Album Review: What A Helluva Woman by Blue Ruin
Alright, so here’s the deal—Blue Ruin’s What A Helluva Woman is one of those albums that sneaks up on you. Released in 1987 under Rampant Releases (an Aussie label with a knack for raw talent), this indie rock gem doesn’t try too hard to impress. It just does its thing, and somehow, it works.
The title track, “What A Hellu’va Woman,” kicks things off with a punchy guitar riff that feels like it’s straight outta some sweaty pub gig in Melbourne. The vocals? Gritty but smooth, like sandpaper wrapped in velvet. There’s something about the way they blend swagger and vulnerability—it sticks with ya. You can almost picture the band rocking out in ripped jeans and leather jackets, not giving a damn about trends. That chorus? Catchy as hell. It’s one of those songs where you find yourself humming it hours later, even if you don’t wanna admit it.
Then there’s “I Hit The Big Time In A Bottle.” Yeah, I know, the title sounds kinda weird, right? But trust me, it’s got this laid-back groove that grows on you. The lyrics are clever without being pretentious, telling a story about chasing dreams while drowning in beer—or maybe it’s the other way around. Either way, the bassline slaps, and the drumming has this loose, effortless vibe that makes you wanna grab a cold one and just chill. It’s messy in all the best ways, like life itself.

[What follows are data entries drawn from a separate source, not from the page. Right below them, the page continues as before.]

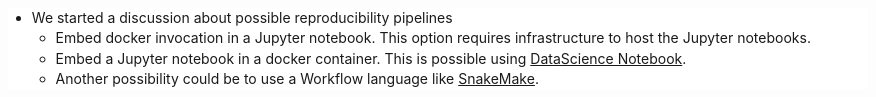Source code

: - We started a discussion about possible reproducibility pipelines
    - Embed docker invocation in a Jupyter notebook. This option requires infrastructure to host the Jupyter notebooks.
    - Embed a Jupyter notebook in a docker container. This is possible using [DataScience Notebook](https://hub.docker.com/r/jupyter/datascience-notebook).
    - Another possibility could be to use a Workflow language like [SnakeMake](https://snakemake.readthedocs.io/en/stable/).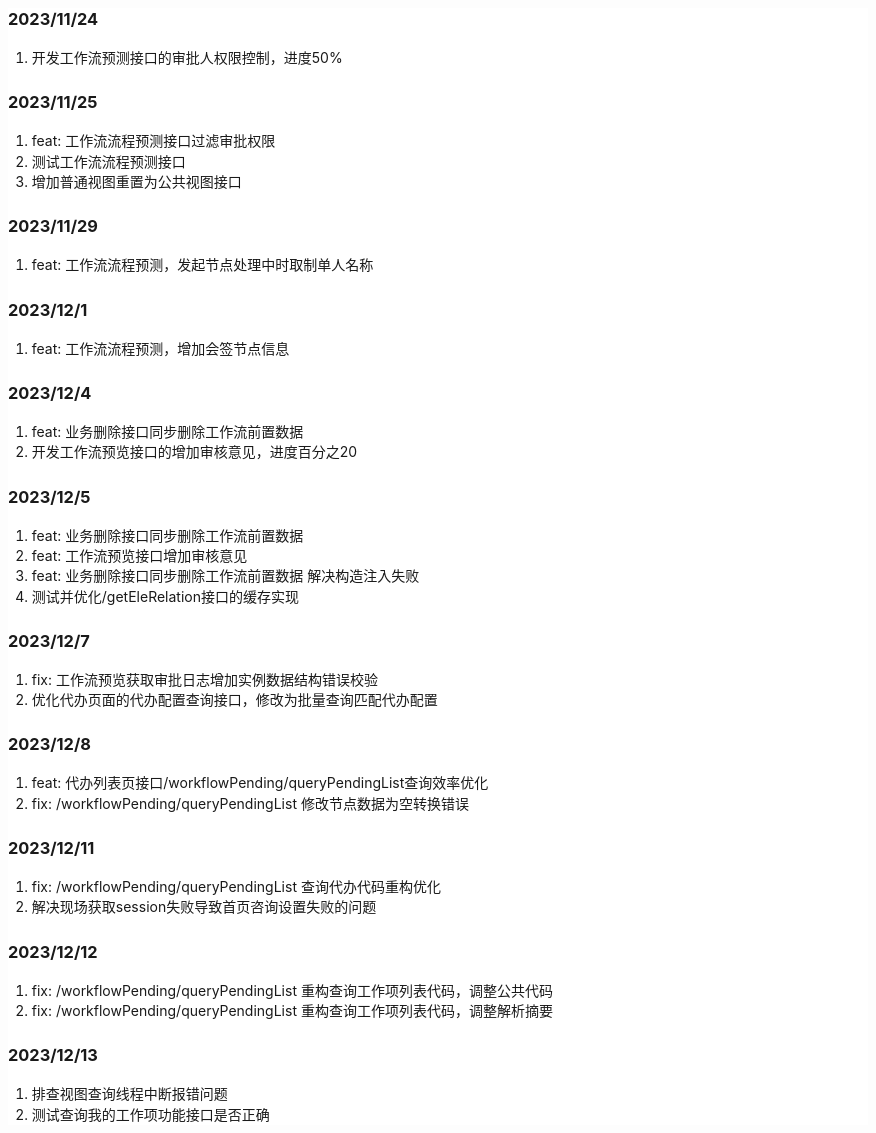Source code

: ### 2023/11/24

1. 开发工作流预测接口的审批人权限控制，进度50%

### 2023/11/25

1. feat: 工作流流程预测接口过滤审批权限
2. 测试工作流流程预测接口
3. 增加普通视图重置为公共视图接口

### 2023/11/29

1. feat: 工作流流程预测，发起节点处理中时取制单人名称

### 2023/12/1

1. feat: 工作流流程预测，增加会签节点信息

### 2023/12/4

1. feat: 业务删除接口同步删除工作流前置数据
2. 开发工作流预览接口的增加审核意见，进度百分之20

### 2023/12/5

1. feat: 业务删除接口同步删除工作流前置数据
2. feat: 工作流预览接口增加审核意见
3. feat: 业务删除接口同步删除工作流前置数据 解决构造注入失败
4. 测试并优化/getEleRelation接口的缓存实现

### 2023/12/7

1. fix: 工作流预览获取审批日志增加实例数据结构错误校验
2. 优化代办页面的代办配置查询接口，修改为批量查询匹配代办配置

### 2023/12/8

1. feat: 代办列表页接口/workflowPending/queryPendingList查询效率优化
2. fix: /workflowPending/queryPendingList 修改节点数据为空转换错误

### 2023/12/11

1. fix: /workflowPending/queryPendingList 查询代办代码重构优化
2. 解决现场获取session失败导致首页咨询设置失败的问题

### 2023/12/12

1. fix: /workflowPending/queryPendingList 重构查询工作项列表代码，调整公共代码
2. fix: /workflowPending/queryPendingList 重构查询工作项列表代码，调整解析摘要

### 2023/12/13

1. 排查视图查询线程中断报错问题
2. 测试查询我的工作项功能接口是否正确
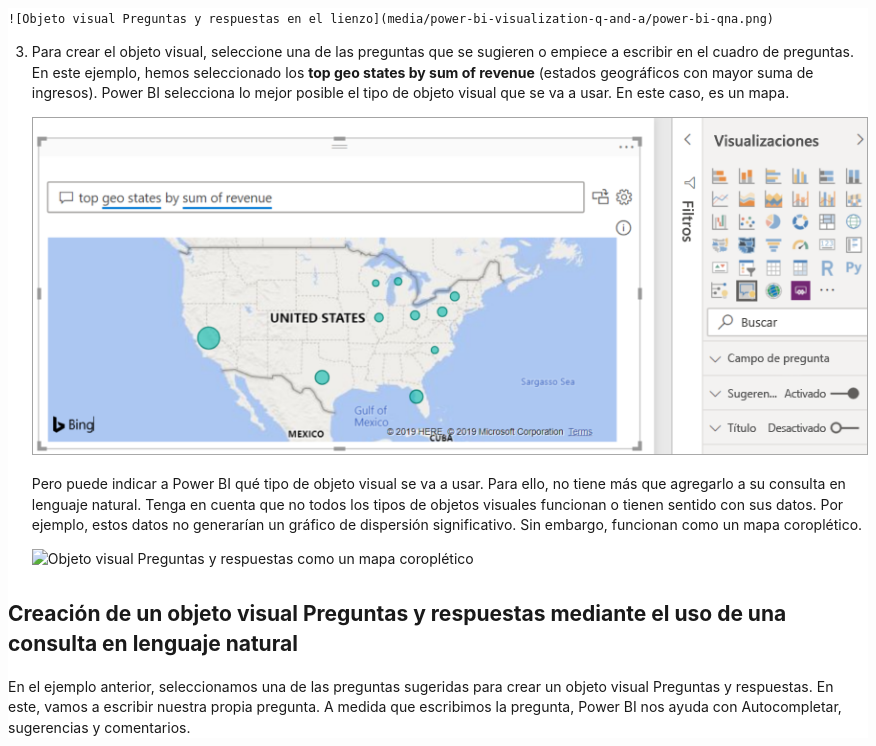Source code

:     ![Objeto visual Preguntas y respuestas en el lienzo](media/power-bi-visualization-q-and-a/power-bi-qna.png)

3. Para crear el objeto visual, seleccione una de las preguntas que se sugieren o empiece a escribir en el cuadro de preguntas. En este ejemplo, hemos seleccionado los **top geo states by sum of revenue** (estados geográficos con mayor suma de ingresos). Power BI selecciona lo mejor posible el tipo de objeto visual que se va a usar. En este caso, es un mapa.

    ![Mapa del objeto visual Preguntas y respuestas](media/power-bi-visualization-q-and-a/power-bi-map.png)

    Pero puede indicar a Power BI qué tipo de objeto visual se va a usar. Para ello, no tiene más que agregarlo a su consulta en lenguaje natural. Tenga en cuenta que no todos los tipos de objetos visuales funcionan o tienen sentido con sus datos. Por ejemplo, estos datos no generarían un gráfico de dispersión significativo. Sin embargo, funcionan como un mapa coroplético.

    ![Objeto visual Preguntas y respuestas como un mapa coroplético](media/power-bi-visualization-q-and-a/power-bi-specify-map.png)

## <a name="create-a-qa-visual-using-a-natural-language-query"></a>Creación de un objeto visual Preguntas y respuestas mediante el uso de una consulta en lenguaje natural
En el ejemplo anterior, seleccionamos una de las preguntas sugeridas para crear un objeto visual Preguntas y respuestas.  En este, vamos a escribir nuestra propia pregunta. A medida que escribimos la pregunta, Power BI nos ayuda con Autocompletar, sugerencias y comentarios.
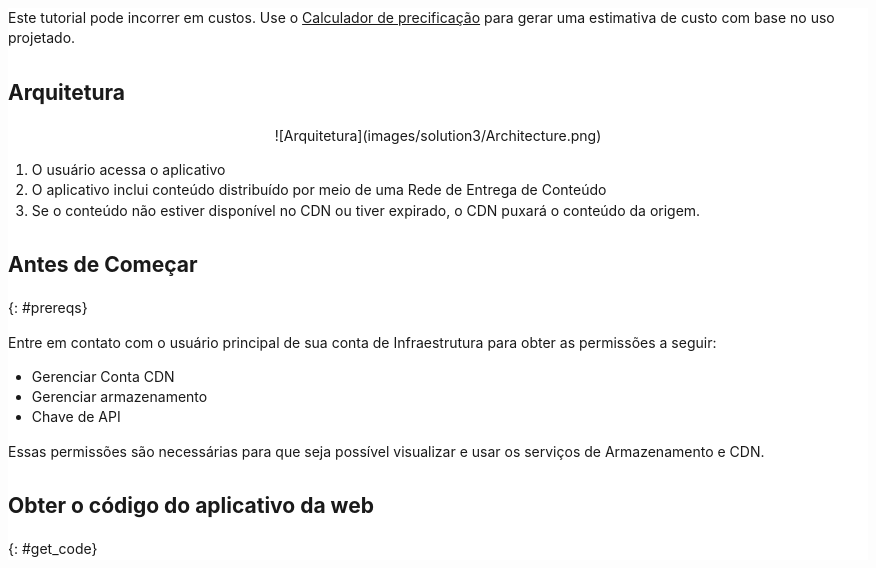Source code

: Este tutorial pode incorrer em custos. Use o [Calculador de precificação](https://{DomainName}/pricing/) para gerar uma estimativa de custo com base no uso projetado.

## Arquitetura

<p style="text-align: center;">
![Arquitetura](images/solution3/Architecture.png)
</p>

1. O usuário acessa o aplicativo
2. O aplicativo inclui conteúdo distribuído por meio de uma Rede de Entrega de Conteúdo
3. Se o conteúdo não estiver disponível no CDN ou tiver expirado, o CDN puxará o conteúdo da origem.

## Antes de Começar
{: #prereqs}

Entre em contato com o usuário principal de sua conta de Infraestrutura para obter as permissões a seguir:
   * Gerenciar Conta CDN
   * Gerenciar armazenamento
   * Chave de API

Essas permissões são necessárias para que seja possível visualizar e usar os serviços de Armazenamento e CDN.

## Obter o código do aplicativo da web
{: #get_code}
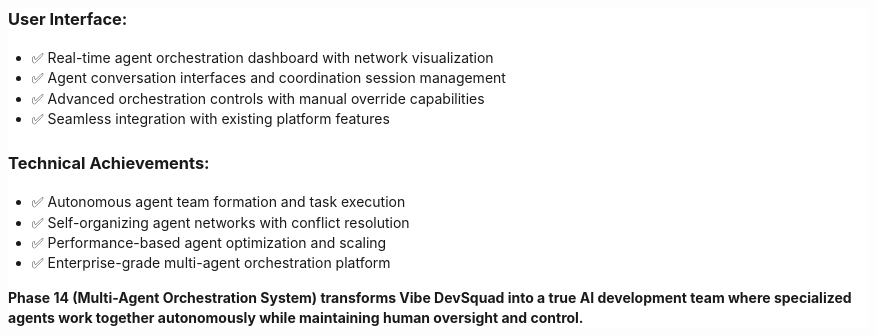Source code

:### **User Interface:**
- ✅ Real-time agent orchestration dashboard with network visualization
- ✅ Agent conversation interfaces and coordination session management
- ✅ Advanced orchestration controls with manual override capabilities
- ✅ Seamless integration with existing platform features

### **Technical Achievements:**
- ✅ Autonomous agent team formation and task execution
- ✅ Self-organizing agent networks with conflict resolution
- ✅ Performance-based agent optimization and scaling
- ✅ Enterprise-grade multi-agent orchestration platform

**Phase 14 (Multi-Agent Orchestration System) transforms Vibe DevSquad into a true AI development team where specialized agents work together autonomously while maintaining human oversight and control.**
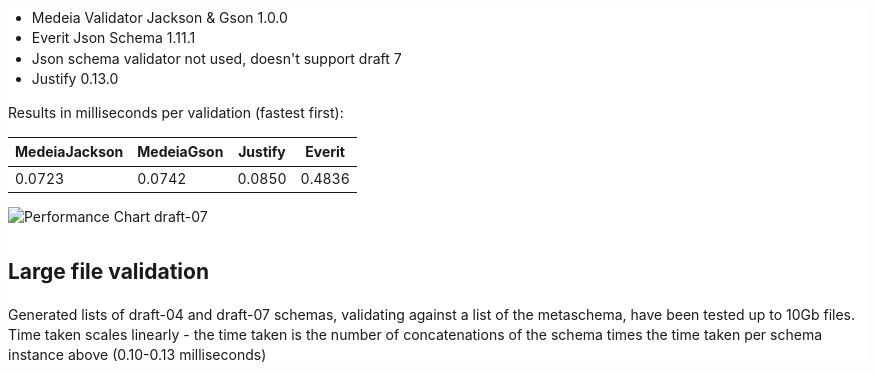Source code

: * Medeia Validator Jackson & Gson 1.0.0
* Everit Json Schema 1.11.1
* Json schema validator not used, doesn't support draft 7
* Justify 0.13.0

Results in milliseconds per validation (fastest first):

| MedeiaJackson | MedeiaGson | Justify | Everit |
|---------------|------------|---------|--------|
|    0.0723     |   0.0742   |  0.0850 | 0.4836 |
			
![Performance Chart draft-07](documentation/img/performance-draft07.png)

Large file validation
---------------------

Generated lists of draft-04 and draft-07 schemas, validating against a list of the metaschema,
have been tested up to 10Gb files. Time taken scales linearly - the time taken is the number of concatenations
of the schema times the time taken per schema instance above (0.10-0.13 milliseconds)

Now, let’s talk about the overall feel of the album. This isn’t polished stadium rock; it’s more like your mate jamming in his garage, except he’s actually really good. The production is lo-fi, sure, but that adds to the charm. It’s real. No overproduced nonsense here.
Here’s the kicker though—listening to this record makes me wonder how many people missed out on Blue Ruin back in the day. Like, were they too busy headbanging to Metallica or swooning over Bon Jovi? Because honestly, What A Helluva Woman deserves way more love than it probably got.
So yeah, give it a spin if you dig scrappy indie rock with heart. Just don’t blame me if you end up blasting it loud enough to annoy your neighbors. Oh, and fun fact—I betcha anything these guys would’ve killed it at a backyard BBQ. Now THAT’S an image worth holding onto.